From the writer of the series Picnic at Hanging Rock and the director of Babyteeth comes

The Strays, a powerful new drama based on the best-selling novel by Emily Bitto

See Pictures and Apogee Pictures have joined forces to adapt Emily Bitto’s 2015 Stella Prize-winning novel The Strays into a 6 x 1 hour drama series.

Award-winning writer Beatrix Christian (Picnic at Hanging Rock, Hearts and Bones, Jindabyne) is lead writer of the series.

Shannon Murphy is attached to direct, hot off the heels of her critically acclaimed debut feature film Babyteeth (starring Ben Mendelsohn, Essie Davis, Eliza Scanlen), which premiered in competition at the Venice International Film Festival earlier this year. She is currently shooting the third season of Emmy Award-winning series Killing Eve.

The co-production will be produced by Sonia Borella (Go! (aka Go Karts), Long Story Short) for See Pictures and Jo Monk (Hampstead, Kodachrome) for Apogee Pictures.

Inspired by the Heide Circle, The Strays explores what happens when a violent act in the past of a subversive group of artists is linked to the death of a young woman in the present. One of those involved must decide whether to expose a now influential member of the establishment, in order to prevent further tragedy.

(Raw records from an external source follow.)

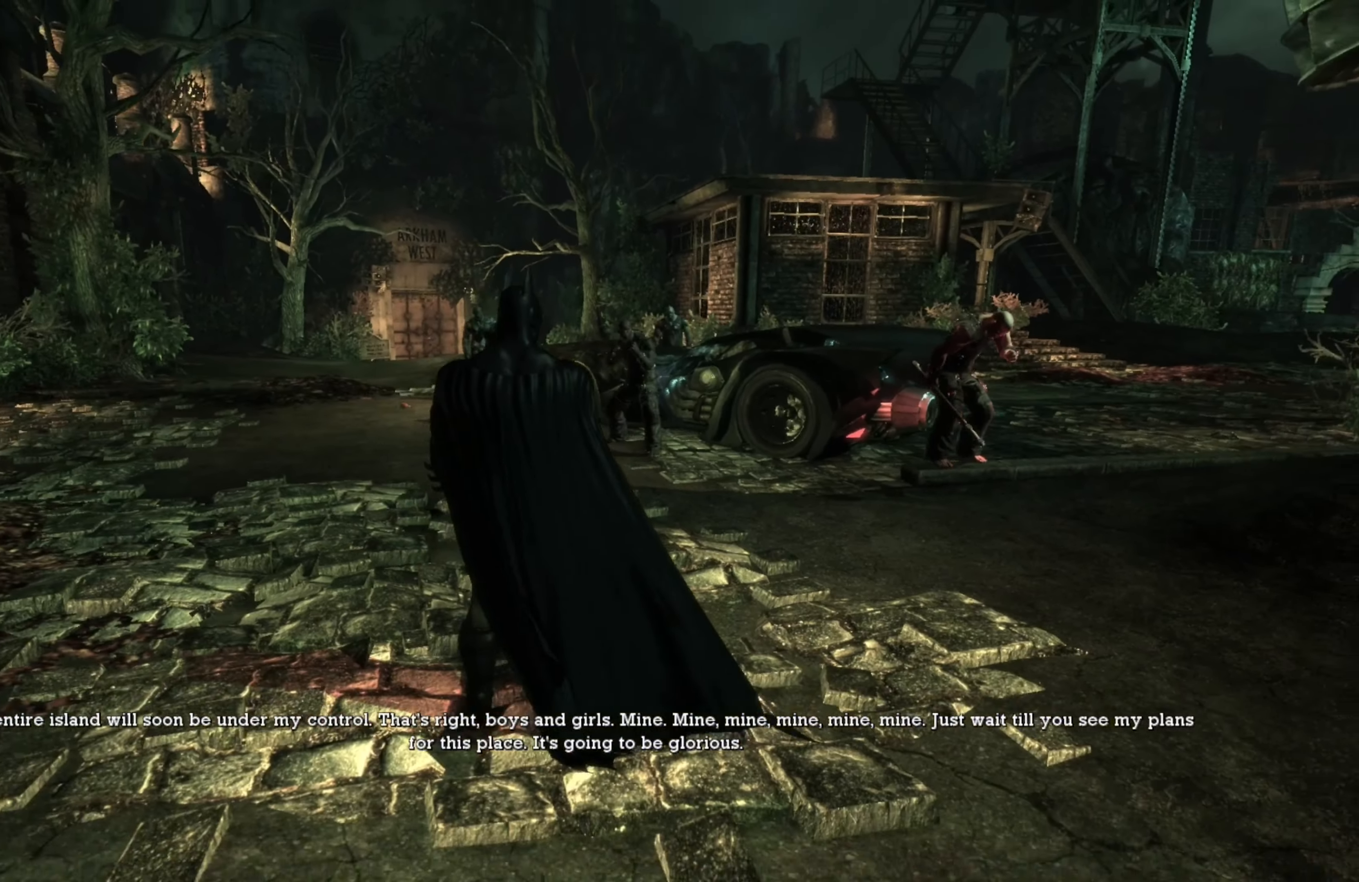
{"buttons": [], "left_stick": "center", "right_stick": "down", "events": [[160, "right_stick", "down"]]}
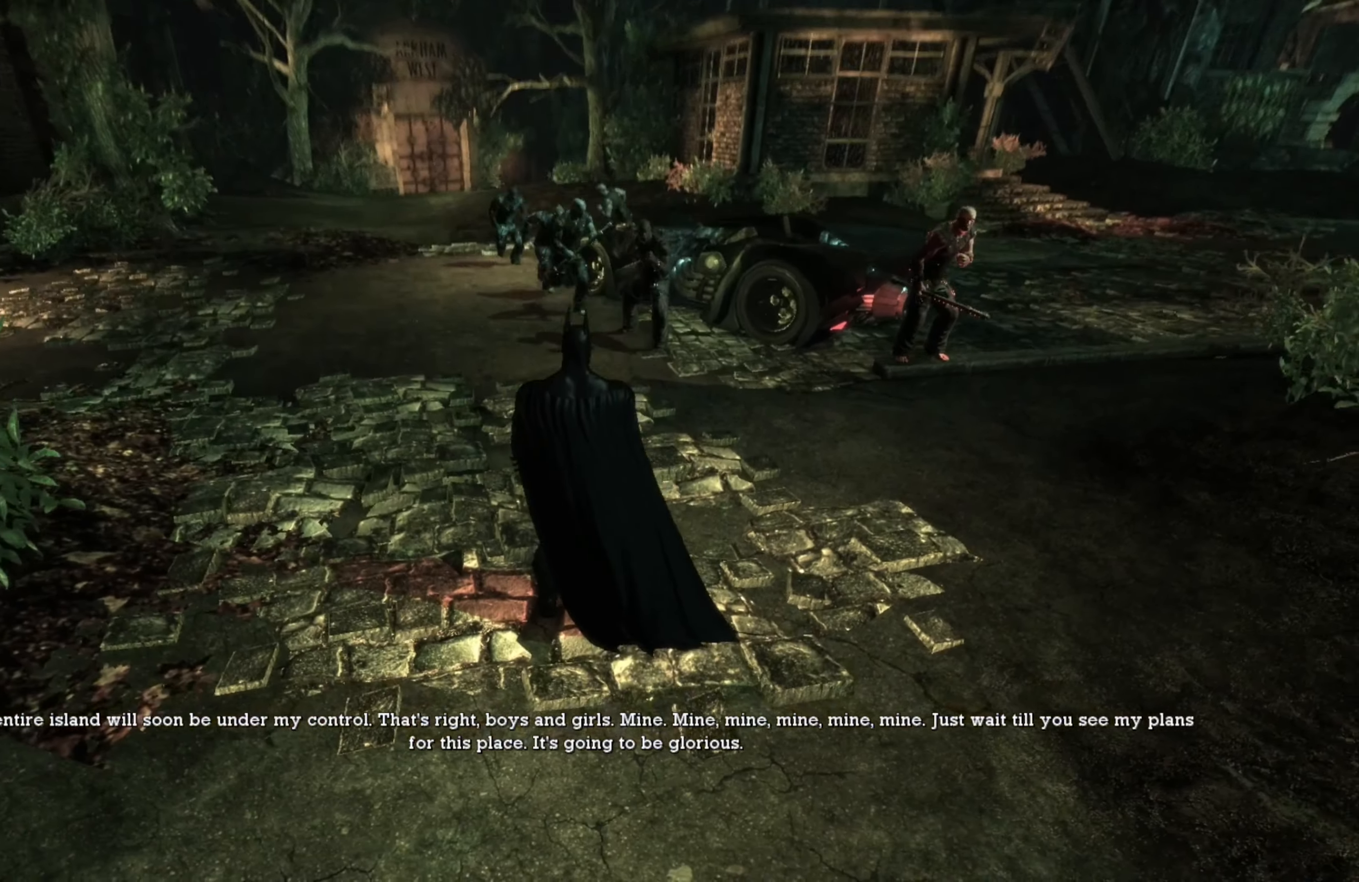
{"buttons": [], "left_stick": "center", "right_stick": "center", "events": [[60, "right_stick", "center"]]}
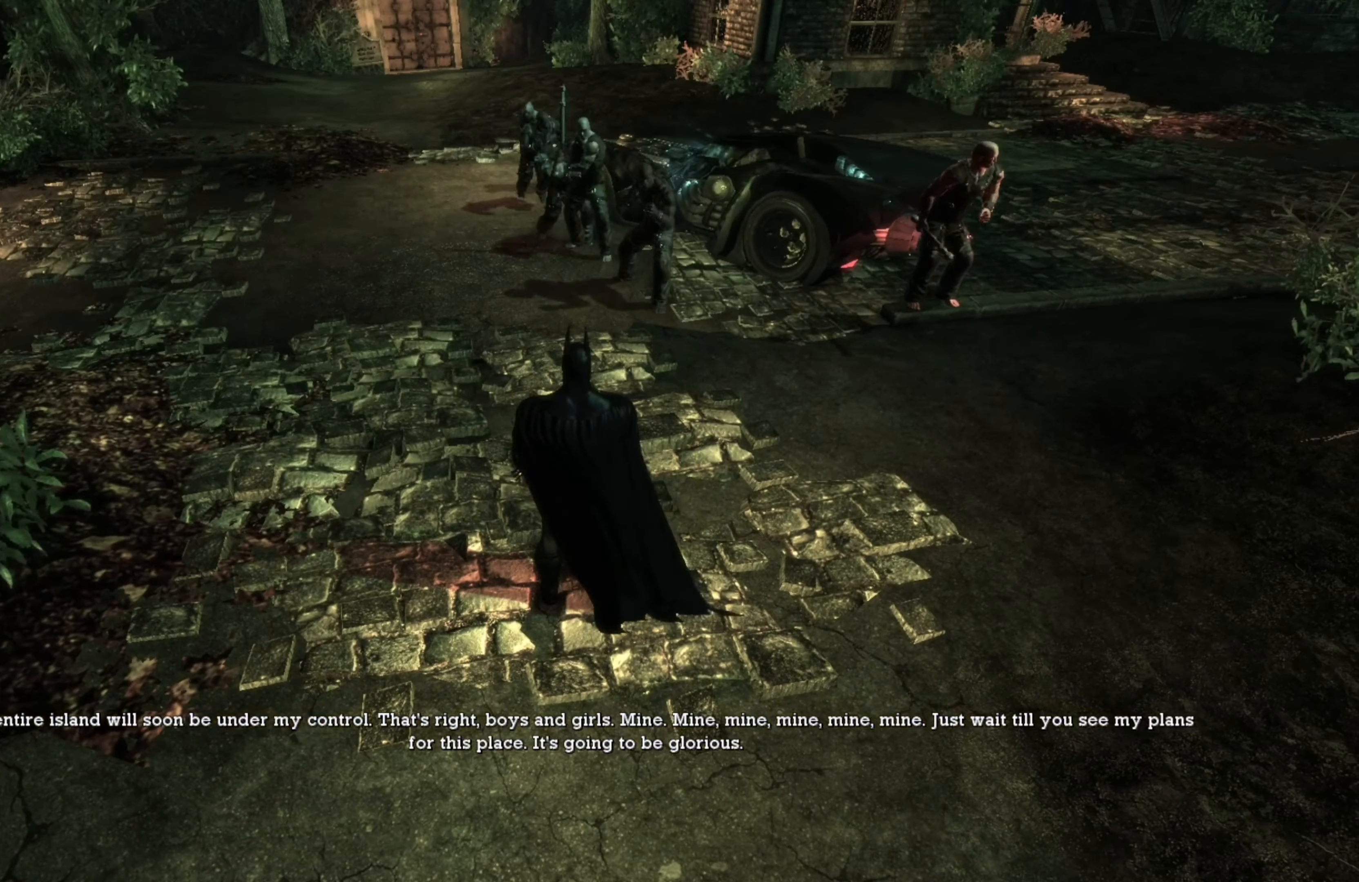
{"buttons": [], "left_stick": "center", "right_stick": "center", "events": []}
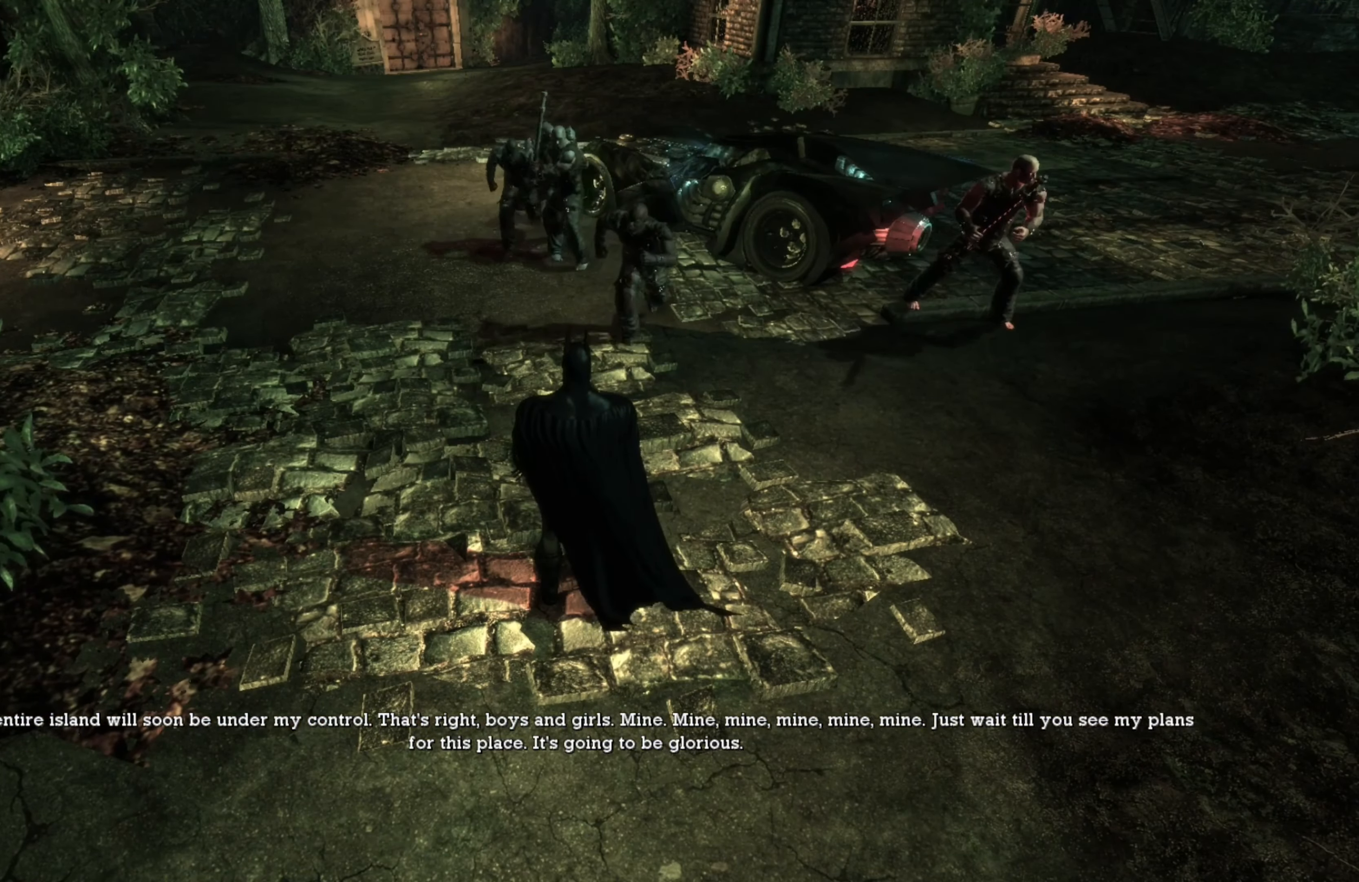
{"buttons": [], "left_stick": "center", "right_stick": "center", "events": []}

Of the story, Beatrix Christian said, “The Strays is an incendiary device beautifully disguised as a girl’s memoir and it is absolutely current. It explores a frightening blind-spot in the worldview of people who are otherwise progressive.”

Sonia Borella and Jo Monk said, “We’re thrilled to be collaborating in adapting Emily Bitto’s brilliant and timely novel. To be working with some of Australia’s most formidable and exciting talent is a testament to the strength of the material. Set against the hedonistic art world of 1930s Sydney, and 1970s London during the rise of the feminist movement, the series is a searing psycho-sexual drama that brings into sharp focus some pressing questions about sex, power, complicity and blame.”

Said author Emily Bitto: “I’m absolutely delighted to have The Strays adapted for television and couldn’t be more excited about the brilliant group of creatives who will be working on it!”